Problem description ::
Take every line from the data that has the word "ucuz" in it.

─── Source records

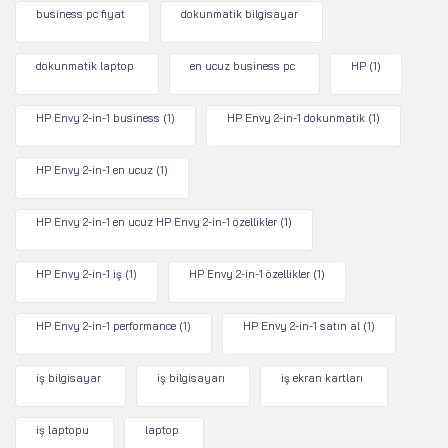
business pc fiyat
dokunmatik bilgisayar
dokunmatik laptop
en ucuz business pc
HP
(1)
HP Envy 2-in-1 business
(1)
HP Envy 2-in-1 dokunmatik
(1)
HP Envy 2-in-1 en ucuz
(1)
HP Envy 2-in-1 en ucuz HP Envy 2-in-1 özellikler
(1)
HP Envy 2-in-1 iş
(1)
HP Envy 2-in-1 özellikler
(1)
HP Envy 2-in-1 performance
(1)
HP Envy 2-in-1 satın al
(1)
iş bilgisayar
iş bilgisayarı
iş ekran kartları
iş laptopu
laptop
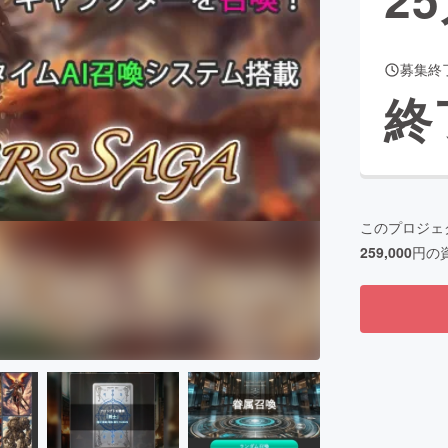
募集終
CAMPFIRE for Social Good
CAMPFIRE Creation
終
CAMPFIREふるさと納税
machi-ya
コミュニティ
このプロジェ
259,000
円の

──────

Task result ::
en ucuz business pc
HP Envy 2-in-1 en ucuz
HP Envy 2-in-1 en ucuz HP Envy 2-in-1 özellikler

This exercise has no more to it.